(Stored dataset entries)

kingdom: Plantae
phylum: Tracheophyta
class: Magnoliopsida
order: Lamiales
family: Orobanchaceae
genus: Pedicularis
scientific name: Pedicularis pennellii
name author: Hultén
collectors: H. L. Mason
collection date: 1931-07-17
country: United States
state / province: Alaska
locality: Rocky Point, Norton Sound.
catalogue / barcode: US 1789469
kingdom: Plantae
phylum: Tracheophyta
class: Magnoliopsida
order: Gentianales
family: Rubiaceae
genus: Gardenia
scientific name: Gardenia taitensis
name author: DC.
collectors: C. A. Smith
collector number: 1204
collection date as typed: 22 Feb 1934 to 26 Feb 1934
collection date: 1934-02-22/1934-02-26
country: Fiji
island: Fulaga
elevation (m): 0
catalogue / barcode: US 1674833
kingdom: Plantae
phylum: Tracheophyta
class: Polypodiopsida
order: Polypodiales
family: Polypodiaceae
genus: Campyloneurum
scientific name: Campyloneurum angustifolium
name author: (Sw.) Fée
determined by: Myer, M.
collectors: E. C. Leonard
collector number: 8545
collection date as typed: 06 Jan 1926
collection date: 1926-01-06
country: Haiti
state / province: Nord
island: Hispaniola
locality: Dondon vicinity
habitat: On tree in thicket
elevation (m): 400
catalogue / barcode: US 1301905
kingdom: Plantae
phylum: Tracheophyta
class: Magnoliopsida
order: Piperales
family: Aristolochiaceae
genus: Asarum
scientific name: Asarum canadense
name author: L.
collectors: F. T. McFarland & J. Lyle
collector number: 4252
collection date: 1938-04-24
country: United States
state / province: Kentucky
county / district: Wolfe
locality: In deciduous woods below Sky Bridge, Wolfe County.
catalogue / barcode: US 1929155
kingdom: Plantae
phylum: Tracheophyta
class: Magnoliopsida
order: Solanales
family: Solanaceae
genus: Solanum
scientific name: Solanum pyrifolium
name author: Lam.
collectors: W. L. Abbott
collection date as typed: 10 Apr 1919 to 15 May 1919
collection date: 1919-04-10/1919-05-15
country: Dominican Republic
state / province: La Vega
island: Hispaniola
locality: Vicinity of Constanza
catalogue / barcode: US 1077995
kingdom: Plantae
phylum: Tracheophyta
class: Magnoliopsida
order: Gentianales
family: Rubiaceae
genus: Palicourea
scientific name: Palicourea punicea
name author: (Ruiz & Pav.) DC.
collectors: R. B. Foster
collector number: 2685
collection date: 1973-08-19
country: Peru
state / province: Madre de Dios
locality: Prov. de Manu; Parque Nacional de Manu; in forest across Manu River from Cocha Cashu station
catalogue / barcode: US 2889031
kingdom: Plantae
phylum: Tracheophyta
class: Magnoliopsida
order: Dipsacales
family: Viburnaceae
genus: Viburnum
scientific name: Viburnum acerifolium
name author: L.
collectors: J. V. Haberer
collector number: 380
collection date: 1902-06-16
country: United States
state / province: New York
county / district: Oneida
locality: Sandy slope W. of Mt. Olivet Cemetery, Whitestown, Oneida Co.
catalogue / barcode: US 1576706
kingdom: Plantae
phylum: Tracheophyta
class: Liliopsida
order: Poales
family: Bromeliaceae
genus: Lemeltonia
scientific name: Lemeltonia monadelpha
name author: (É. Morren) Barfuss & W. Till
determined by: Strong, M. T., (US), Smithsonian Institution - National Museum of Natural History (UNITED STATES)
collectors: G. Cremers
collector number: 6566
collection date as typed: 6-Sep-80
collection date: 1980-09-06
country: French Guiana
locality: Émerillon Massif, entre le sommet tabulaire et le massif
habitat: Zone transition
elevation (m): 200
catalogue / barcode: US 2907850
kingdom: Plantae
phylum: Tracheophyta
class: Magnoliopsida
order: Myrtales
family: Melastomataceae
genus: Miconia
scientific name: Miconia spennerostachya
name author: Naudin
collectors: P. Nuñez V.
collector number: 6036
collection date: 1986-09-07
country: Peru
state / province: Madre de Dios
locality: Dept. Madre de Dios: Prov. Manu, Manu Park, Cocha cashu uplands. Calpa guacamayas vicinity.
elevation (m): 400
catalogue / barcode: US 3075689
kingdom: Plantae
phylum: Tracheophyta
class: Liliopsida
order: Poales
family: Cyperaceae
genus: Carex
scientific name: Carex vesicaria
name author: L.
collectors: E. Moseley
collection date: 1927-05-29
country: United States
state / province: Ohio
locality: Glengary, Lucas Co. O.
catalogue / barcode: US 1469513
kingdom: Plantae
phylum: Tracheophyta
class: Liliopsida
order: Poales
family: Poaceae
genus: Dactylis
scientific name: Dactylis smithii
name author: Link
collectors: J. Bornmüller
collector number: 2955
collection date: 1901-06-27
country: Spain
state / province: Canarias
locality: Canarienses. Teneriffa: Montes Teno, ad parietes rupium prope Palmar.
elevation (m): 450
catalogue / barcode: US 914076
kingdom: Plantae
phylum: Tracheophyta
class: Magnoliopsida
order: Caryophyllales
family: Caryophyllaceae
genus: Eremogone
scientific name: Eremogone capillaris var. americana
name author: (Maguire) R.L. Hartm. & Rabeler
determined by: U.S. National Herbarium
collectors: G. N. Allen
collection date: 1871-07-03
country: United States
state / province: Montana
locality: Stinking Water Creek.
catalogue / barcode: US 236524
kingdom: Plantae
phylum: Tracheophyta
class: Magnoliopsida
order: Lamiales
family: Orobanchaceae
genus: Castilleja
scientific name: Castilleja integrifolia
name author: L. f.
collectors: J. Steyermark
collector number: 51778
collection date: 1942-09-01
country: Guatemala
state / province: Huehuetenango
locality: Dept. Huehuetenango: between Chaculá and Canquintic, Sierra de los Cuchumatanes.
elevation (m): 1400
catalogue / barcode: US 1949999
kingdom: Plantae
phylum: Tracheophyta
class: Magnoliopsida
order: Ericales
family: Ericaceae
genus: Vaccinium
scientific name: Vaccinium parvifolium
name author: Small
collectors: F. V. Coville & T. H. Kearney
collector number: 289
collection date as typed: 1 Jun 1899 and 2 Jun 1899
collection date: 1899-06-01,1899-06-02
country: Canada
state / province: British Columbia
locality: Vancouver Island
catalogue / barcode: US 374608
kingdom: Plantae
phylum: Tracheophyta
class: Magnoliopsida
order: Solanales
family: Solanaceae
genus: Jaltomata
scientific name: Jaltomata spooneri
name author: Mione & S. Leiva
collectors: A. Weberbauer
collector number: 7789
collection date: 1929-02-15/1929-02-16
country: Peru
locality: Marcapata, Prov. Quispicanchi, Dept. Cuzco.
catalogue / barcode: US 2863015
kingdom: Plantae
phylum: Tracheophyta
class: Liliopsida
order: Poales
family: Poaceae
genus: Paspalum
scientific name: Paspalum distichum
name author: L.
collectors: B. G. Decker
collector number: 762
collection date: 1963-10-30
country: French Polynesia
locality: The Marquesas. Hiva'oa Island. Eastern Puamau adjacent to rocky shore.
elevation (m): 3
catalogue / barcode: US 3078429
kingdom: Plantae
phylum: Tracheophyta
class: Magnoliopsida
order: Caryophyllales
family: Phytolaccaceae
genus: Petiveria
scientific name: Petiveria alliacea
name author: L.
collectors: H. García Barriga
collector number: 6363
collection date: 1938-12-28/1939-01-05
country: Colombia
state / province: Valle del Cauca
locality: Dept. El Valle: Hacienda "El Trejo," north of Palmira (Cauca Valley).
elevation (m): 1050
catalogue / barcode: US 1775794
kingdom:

▸ CHALLENGE:
Rewrite every line of all the rows above as a single numbered list, omitting blank lines.

▸ ANSWER FOR THIS EXERCISE:
1. kingdom: Plantae
2. phylum: Tracheophyta
3. class: Magnoliopsida
4. order: Lamiales
5. family: Orobanchaceae
6. genus: Pedicularis
7. scientific name: Pedicularis pennellii
8. name author: Hultén
9. collectors: H. L. Mason
10. collection date: 1931-07-17
11. country: United States
12. state / province: Alaska
13. locality: Rocky Point, Norton Sound.
14. catalogue / barcode: US 1789469
15. kingdom: Plantae
16. phylum: Tracheophyta
17. class: Magnoliopsida
18. order: Gentianales
19. family: Rubiaceae
20. genus: Gardenia
21. scientific name: Gardenia taitensis
22. name author: DC.
23. collectors: C. A. Smith
24. collector number: 1204
25. collection date as typed: 22 Feb 1934 to 26 Feb 1934
26. collection date: 1934-02-22/1934-02-26
27. country: Fiji
28. island: Fulaga
29. elevation (m): 0
30. catalogue / barcode: US 1674833
31. kingdom: Plantae
32. phylum: Tracheophyta
33. class: Polypodiopsida
34. order: Polypodiales
35. family: Polypodiaceae
36. genus: Campyloneurum
37. scientific name: Campyloneurum angustifolium
38. name author: (Sw.) Fée
39. determined by: Myer, M.
40. collectors: E. C. Leonard
41. collector number: 8545
42. collection date as typed: 06 Jan 1926
43. collection date: 1926-01-06
44. country: Haiti
45. state / province: Nord
46. island: Hispaniola
47. locality: Dondon vicinity
48. habitat: On tree in thicket
49. elevation (m): 400
50. catalogue / barcode: US 1301905
51. kingdom: Plantae
52. phylum: Tracheophyta
53. class: Magnoliopsida
54. order: Piperales
55. family: Aristolochiaceae
56. genus: Asarum
57. scientific name: Asarum canadense
58. name author: L.
59. collectors: F. T. McFarland & J. Lyle
60. collector number: 4252
61. collection date: 1938-04-24
62. country: United States
63. state / province: Kentucky
64. county / district: Wolfe
65. locality: In deciduous woods below Sky Bridge, Wolfe County.
66. catalogue / barcode: US 1929155
67. kingdom: Plantae
68. phylum: Tracheophyta
69. class: Magnoliopsida
70. order: Solanales
71. family: Solanaceae
72. genus: Solanum
73. scientific name: Solanum pyrifolium
74. name author: Lam.
75. collectors: W. L. Abbott
76. collection date as typed: 10 Apr 1919 to 15 May 1919
77. collection date: 1919-04-10/1919-05-15
78. country: Dominican Republic
79. state / province: La Vega
80. island: Hispaniola
81. locality: Vicinity of Constanza
82. catalogue / barcode: US 1077995
83. kingdom: Plantae
84. phylum: Tracheophyta
85. class: Magnoliopsida
86. order: Gentianales
87. family: Rubiaceae
88. genus: Palicourea
89. scientific name: Palicourea punicea
90. name author: (Ruiz & Pav.) DC.
91. collectors: R. B. Foster
92. collector number: 2685
93. collection date: 1973-08-19
94. country: Peru
95. state / province: Madre de Dios
96. locality: Prov. de Manu; Parque Nacional de Manu; in forest across Manu River from Cocha Cashu station
97. catalogue / barcode: US 2889031
98. kingdom: Plantae
99. phylum: Tracheophyta
100. class: Magnoliopsida
101. order: Dipsacales
102. family: Viburnaceae
103. genus: Viburnum
104. scientific name: Viburnum acerifolium
105. name author: L.
106. collectors: J. V. Haberer
107. collector number: 380
108. collection date: 1902-06-16
109. country: United States
110. state / province: New York
111. county / district: Oneida
112. locality: Sandy slope W. of Mt. Olivet Cemetery, Whitestown, Oneida Co.
113. catalogue / barcode: US 1576706
114. kingdom: Plantae
115. phylum: Tracheophyta
116. class: Liliopsida
117. order: Poales
118. family: Bromeliaceae
119. genus: Lemeltonia
120. scientific name: Lemeltonia monadelpha
121. name author: (É. Morren) Barfuss & W. Till
122. determined by: Strong, M. T., (US), Smithsonian Institution - National Museum of Natural History (UNITED STATES)
123. collectors: G. Cremers
124. collector number: 6566
125. collection date as typed: 6-Sep-80
126. collection date: 1980-09-06
127. country: French Guiana
128. locality: Émerillon Massif, entre le sommet tabulaire et le massif
129. habitat: Zone transition
130. elevation (m): 200
131. catalogue / barcode: US 2907850
132. kingdom: Plantae
133. phylum: Tracheophyta
134. class: Magnoliopsida
135. order: Myrtales
136. family: Melastomataceae
137. genus: Miconia
138. scientific name: Miconia spennerostachya
139. name author: Naudin
140. collectors: P. Nuñez V.
141. collector number: 6036
142. collection date: 1986-09-07
143. country: Peru
144. state / province: Madre de Dios
145. locality: Dept. Madre de Dios: Prov. Manu, Manu Park, Cocha cashu uplands. Calpa guacamayas vicinity.
146. elevation (m): 400
147. catalogue / barcode: US 3075689
148. kingdom: Plantae
149. phylum: Tracheophyta
150. class: Liliopsida
151. order: Poales
152. family: Cyperaceae
153. genus: Carex
154. scientific name: Carex vesicaria
155. name author: L.
156. collectors: E. Moseley
157. collection date: 1927-05-29
158. country: United States
159. state / province: Ohio
160. locality: Glengary, Lucas Co. O.
161. catalogue / barcode: US 1469513
162. kingdom: Plantae
163. phylum: Tracheophyta
164. class: Liliopsida
165. order: Poales
166. family: Poaceae
167. genus: Dactylis
168. scientific name: Dactylis smithii
169. name author: Link
170. collectors: J. Bornmüller
171. collector number: 2955
172. collection date: 1901-06-27
173. country: Spain
174. state / province: Canarias
175. locality: Canarienses. Teneriffa: Montes Teno, ad parietes rupium prope Palmar.
176. elevation (m): 450
177. catalogue / barcode: US 914076
178. kingdom: Plantae
179. phylum: Tracheophyta
180. class: Magnoliopsida
181. order: Caryophyllales
182. family: Caryophyllaceae
183. genus: Eremogone
184. scientific name: Eremogone capillaris var. americana
185. name author: (Maguire) R.L. Hartm. & Rabeler
186. determined by: U.S. National Herbarium
187. collectors: G. N. Allen
188. collection date: 1871-07-03
189. country: United States
190. state / province: Montana
191. locality: Stinking Water Creek.
192. catalogue / barcode: US 236524
193. kingdom: Plantae
194. phylum: Tracheophyta
195. class: Magnoliopsida
196. order: Lamiales
197. family: Orobanchaceae
198. genus: Castilleja
199. scientific name: Castilleja integrifolia
200. name author: L. f.
201. collectors: J. Steyermark
202. collector number: 51778
203. collection date: 1942-09-01
204. country: Guatemala
205. state / province: Huehuetenango
206. locality: Dept. Huehuetenango: between Chaculá and Canquintic, Sierra de los Cuchumatanes.
207. elevation (m): 1400
208. catalogue / barcode: US 1949999
209. kingdom: Plantae
210. phylum: Tracheophyta
211. class: Magnoliopsida
212. order: Ericales
213. family: Ericaceae
214. genus: Vaccinium
215. scientific name: Vaccinium parvifolium
216. name author: Small
217. collectors: F. V. Coville & T. H. Kearney
218. collector number: 289
219. collection date as typed: 1 Jun 1899 and 2 Jun 1899
220. collection date: 1899-06-01,1899-06-02
221. country: Canada
222. state / province: British Columbia
223. locality: Vancouver Island
224. catalogue / barcode: US 374608
225. kingdom: Plantae
226. phylum: Tracheophyta
227. class: Magnoliopsida
228. order: Solanales
229. family: Solanaceae
230. genus: Jaltomata
231. scientific name: Jaltomata spooneri
232. name author: Mione & S. Leiva
233. collectors: A. Weberbauer
234. collector number: 7789
235. collection date: 1929-02-15/1929-02-16
236. country: Peru
237. locality: Marcapata, Prov. Quispicanchi, Dept. Cuzco.
238. catalogue / barcode: US 2863015
239. kingdom: Plantae
240. phylum: Tracheophyta
241. class: Liliopsida
242. order: Poales
243. family: Poaceae
244. genus: Paspalum
245. scientific name: Paspalum distichum
246. name author: L.
247. collectors: B. G. Decker
248. collector number: 762
249. collection date: 1963-10-30
250. country: French Polynesia
251. locality: The Marquesas. Hiva'oa Island. Eastern Puamau adjacent to rocky shore.
252. elevation (m): 3
253. catalogue / barcode: US 3078429
254. kingdom: Plantae
255. phylum: Tracheophyta
256. class: Magnoliopsida
257. order: Caryophyllales
258. family: Phytolaccaceae
259. genus: Petiveria
260. scientific name: Petiveria alliacea
261. name author: L.
262. collectors: H. García Barriga
263. collector number: 6363
264. collection date: 1938-12-28/1939-01-05
265. country: Colombia
266. state / province: Valle del Cauca
267. locality: Dept. El Valle: Hacienda "El Trejo," north of Palmira (Cauca Valley).
268. elevation (m): 1050
269. catalogue / barcode: US 1775794
270. kingdom:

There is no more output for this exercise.